■ **YOUR INSTRUCTIONS**
Each line of the data below from the one holding "left ear: (1166, 314)" to the one holding "right hip: (862, 154)", inclusive, is to be reproduced exactly; no other line belongs in the answer.

═════ GIVEN DATA

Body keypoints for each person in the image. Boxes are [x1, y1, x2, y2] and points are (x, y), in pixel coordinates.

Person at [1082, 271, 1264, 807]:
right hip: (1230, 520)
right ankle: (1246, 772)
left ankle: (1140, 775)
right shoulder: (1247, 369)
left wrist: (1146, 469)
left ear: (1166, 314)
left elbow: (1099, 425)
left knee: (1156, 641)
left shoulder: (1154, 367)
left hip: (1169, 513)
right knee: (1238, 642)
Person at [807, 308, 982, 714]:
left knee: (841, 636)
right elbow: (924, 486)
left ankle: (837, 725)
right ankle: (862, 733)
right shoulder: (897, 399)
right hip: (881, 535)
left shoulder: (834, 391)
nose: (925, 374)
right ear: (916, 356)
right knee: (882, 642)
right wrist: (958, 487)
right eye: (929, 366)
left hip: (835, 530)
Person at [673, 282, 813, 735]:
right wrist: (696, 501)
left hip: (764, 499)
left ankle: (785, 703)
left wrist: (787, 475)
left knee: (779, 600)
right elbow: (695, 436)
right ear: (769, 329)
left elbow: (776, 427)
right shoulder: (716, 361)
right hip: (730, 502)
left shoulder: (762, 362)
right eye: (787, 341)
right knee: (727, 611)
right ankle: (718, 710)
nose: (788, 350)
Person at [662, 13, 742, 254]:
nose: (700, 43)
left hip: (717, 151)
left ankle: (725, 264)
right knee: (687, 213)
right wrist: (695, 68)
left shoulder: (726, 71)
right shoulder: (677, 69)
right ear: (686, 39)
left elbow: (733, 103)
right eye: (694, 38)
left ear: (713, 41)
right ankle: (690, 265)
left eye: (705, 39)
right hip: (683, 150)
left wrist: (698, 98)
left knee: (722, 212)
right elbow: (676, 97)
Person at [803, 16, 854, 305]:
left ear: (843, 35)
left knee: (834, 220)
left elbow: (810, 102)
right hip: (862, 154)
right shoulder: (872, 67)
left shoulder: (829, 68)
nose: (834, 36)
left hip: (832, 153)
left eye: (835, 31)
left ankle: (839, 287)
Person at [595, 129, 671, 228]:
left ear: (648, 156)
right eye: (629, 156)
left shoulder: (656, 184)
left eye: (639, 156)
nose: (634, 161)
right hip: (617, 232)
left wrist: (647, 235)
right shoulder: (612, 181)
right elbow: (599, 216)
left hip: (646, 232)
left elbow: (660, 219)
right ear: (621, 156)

══════════

■ **YOUR SOLUTION**
left ear: (1166, 314)
left elbow: (1099, 425)
left knee: (1156, 641)
left shoulder: (1154, 367)
left hip: (1169, 513)
right knee: (1238, 642)
Person at [807, 308, 982, 714]:
left knee: (841, 636)
right elbow: (924, 486)
left ankle: (837, 725)
right ankle: (862, 733)
right shoulder: (897, 399)
right hip: (881, 535)
left shoulder: (834, 391)
nose: (925, 374)
right ear: (916, 356)
right knee: (882, 642)
right wrist: (958, 487)
right eye: (929, 366)
left hip: (835, 530)
Person at [673, 282, 813, 735]:
right wrist: (696, 501)
left hip: (764, 499)
left ankle: (785, 703)
left wrist: (787, 475)
left knee: (779, 600)
right elbow: (695, 436)
right ear: (769, 329)
left elbow: (776, 427)
right shoulder: (716, 361)
right hip: (730, 502)
left shoulder: (762, 362)
right eye: (787, 341)
right knee: (727, 611)
right ankle: (718, 710)
nose: (788, 350)
Person at [662, 13, 742, 254]:
nose: (700, 43)
left hip: (717, 151)
left ankle: (725, 264)
right knee: (687, 213)
right wrist: (695, 68)
left shoulder: (726, 71)
right shoulder: (677, 69)
right ear: (686, 39)
left elbow: (733, 103)
right eye: (694, 38)
left ear: (713, 41)
right ankle: (690, 265)
left eye: (705, 39)
right hip: (683, 150)
left wrist: (698, 98)
left knee: (722, 212)
right elbow: (676, 97)
Person at [803, 16, 854, 305]:
left ear: (843, 35)
left knee: (834, 220)
left elbow: (810, 102)
right hip: (862, 154)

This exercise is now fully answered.